L'usage dit compassionnel

Ce qui est communément appelé usage compassionnel correspond à la situation où un laboratoire pharmaceutique fournit un médicament en cours de développement, donc sans AMM, à un médecin, pour un malade donné. Dans ce cas, la prescription du médicament ne se fait pas dans le cadre d'un essai thérapeutique, et n'est donc pas soumis aux dispositions de la Loi Huriet-Sérusclat. Le médecin prescripteur assume la responsabilité de sa prescription, il n'est pas investigateur, le laboratoire n'est pas promoteur, aucune donnée n'est recueillie. Il n'existe pas de législation régissant cet usage, qui est une tolérance de la part des autorités de santé dans la mesure où il reste à caractère exceptionnel.
Il est bien évident qu'aucune de ces mesures de mise à disposition avant AMM ne doit faire l'objet de promotion publicitaire de la part du laboratoire pharmaceutique.

Conclusion

La seule voie d'accès, pour l'ensemble des malades qui en ont besoin, à un médicament présentant le maximum de garantie d'efficacité et de sécurité, est l'autorisation de mise sur le marché. Tous les efforts des partenaires impliqués dans la recherche et le développement des médicaments, industriels, malades, médecins investigateurs et autorités d'enregistrement, doivent concourir à réaliser et à expertiser le plus rapidement possible les études contribuant à leur connaissance scientifique.
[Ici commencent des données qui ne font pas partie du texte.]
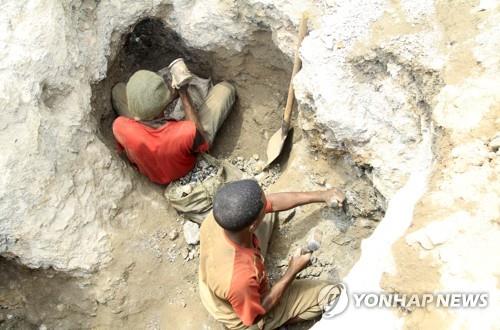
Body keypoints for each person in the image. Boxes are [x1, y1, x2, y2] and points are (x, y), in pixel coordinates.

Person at [199, 179, 346, 329]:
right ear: (253, 226)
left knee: (268, 214)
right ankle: (276, 321)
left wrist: (322, 195)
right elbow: (254, 316)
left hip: (217, 281)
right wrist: (291, 271)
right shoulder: (240, 279)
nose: (269, 203)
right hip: (243, 315)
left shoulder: (221, 215)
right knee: (332, 293)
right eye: (265, 204)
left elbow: (272, 203)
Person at [111, 62, 236, 185]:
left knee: (118, 91)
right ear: (162, 108)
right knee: (225, 89)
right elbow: (196, 133)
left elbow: (149, 117)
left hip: (151, 166)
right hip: (181, 167)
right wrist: (183, 94)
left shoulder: (120, 126)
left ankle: (145, 105)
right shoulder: (185, 133)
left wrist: (164, 100)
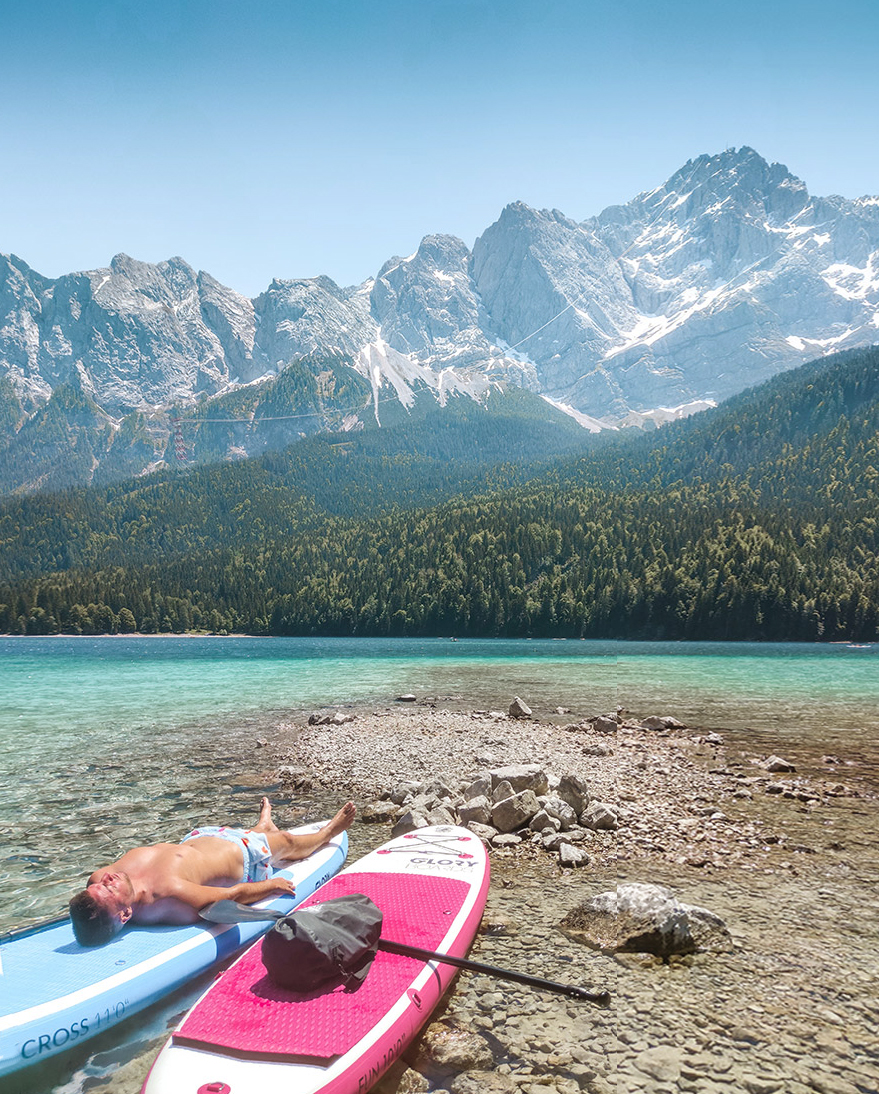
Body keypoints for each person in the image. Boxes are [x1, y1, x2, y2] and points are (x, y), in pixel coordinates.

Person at [68, 798, 355, 946]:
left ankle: (262, 826)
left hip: (200, 838)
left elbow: (97, 893)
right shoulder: (171, 897)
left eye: (98, 884)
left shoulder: (98, 879)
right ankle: (328, 831)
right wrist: (272, 886)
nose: (106, 878)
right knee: (290, 844)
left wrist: (97, 895)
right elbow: (231, 895)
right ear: (125, 915)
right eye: (108, 890)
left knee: (255, 835)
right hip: (245, 854)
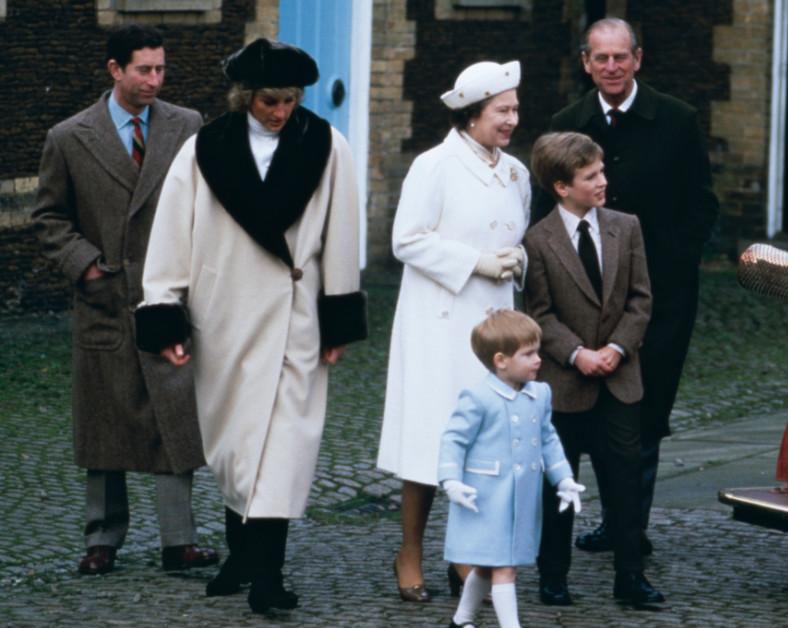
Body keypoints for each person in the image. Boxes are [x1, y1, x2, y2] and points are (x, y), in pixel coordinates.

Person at [134, 38, 366, 614]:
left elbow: (341, 232)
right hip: (225, 315)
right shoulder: (204, 149)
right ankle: (241, 554)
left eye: (289, 100)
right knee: (237, 447)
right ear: (244, 97)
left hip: (297, 317)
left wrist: (339, 315)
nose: (280, 112)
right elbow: (172, 232)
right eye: (268, 100)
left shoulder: (325, 145)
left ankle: (268, 576)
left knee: (282, 448)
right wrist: (165, 311)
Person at [31, 24, 217, 576]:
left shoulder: (187, 127)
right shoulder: (69, 137)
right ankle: (102, 539)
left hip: (168, 296)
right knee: (103, 424)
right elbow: (47, 217)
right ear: (115, 69)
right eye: (144, 70)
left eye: (161, 69)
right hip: (105, 298)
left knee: (173, 416)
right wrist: (85, 263)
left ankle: (178, 540)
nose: (155, 80)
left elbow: (204, 205)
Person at [536, 17, 719, 555]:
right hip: (582, 302)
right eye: (601, 58)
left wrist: (670, 268)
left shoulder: (677, 120)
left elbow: (701, 205)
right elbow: (548, 209)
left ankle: (629, 530)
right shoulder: (568, 122)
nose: (611, 67)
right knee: (587, 410)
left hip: (658, 299)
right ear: (586, 62)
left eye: (621, 57)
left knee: (644, 410)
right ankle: (603, 521)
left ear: (638, 58)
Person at [377, 60, 530, 602]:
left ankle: (466, 554)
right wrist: (477, 262)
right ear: (472, 114)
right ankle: (410, 551)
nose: (512, 119)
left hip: (495, 327)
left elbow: (518, 231)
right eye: (502, 111)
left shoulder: (516, 171)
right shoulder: (434, 166)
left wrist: (516, 259)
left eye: (514, 109)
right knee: (431, 440)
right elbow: (407, 240)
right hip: (439, 323)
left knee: (485, 443)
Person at [524, 131, 662, 606]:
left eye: (602, 171)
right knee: (559, 486)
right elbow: (539, 313)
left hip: (620, 380)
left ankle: (630, 576)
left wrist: (618, 349)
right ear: (562, 186)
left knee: (624, 484)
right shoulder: (537, 241)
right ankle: (553, 575)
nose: (604, 181)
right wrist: (578, 353)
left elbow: (641, 300)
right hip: (564, 383)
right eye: (591, 175)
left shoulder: (626, 227)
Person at [439, 309, 585, 628]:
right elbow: (454, 439)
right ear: (501, 360)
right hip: (486, 497)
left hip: (520, 498)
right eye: (528, 354)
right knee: (504, 567)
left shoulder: (540, 394)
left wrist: (564, 478)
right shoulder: (478, 397)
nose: (538, 360)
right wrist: (451, 479)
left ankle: (460, 620)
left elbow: (547, 438)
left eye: (538, 351)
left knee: (487, 564)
Les procédures de mise à disposition avant AMM réalisées en dehors des essais thérapeutiques contrôlés doivent garder un caractère exceptionnel et être réservées aux situations où il n'existe pas d'alternative thérapeutique. Cela est aujourd'hui souvent le cas à un moment ou à un autre de l'évolution de l'infection par le VIH. La mise en place de ces procédures de mise à disposition nécessite des garanties pour éviter une large distribution de n'importe quel produit. Seules les molécules présentant une réelle présomption d'efficacité doivent bénéficier de ces mesures, et ce sans que cette distribution ne vienne entraver les recherches sur le médicament, mais, au contraire, pour qu'elle permette d'améliorer les connaissances sur le produit.

(Référence : Répertoire des essais thérapeutiques en France VIH et sida, (Arcat-sida) édition 1992.)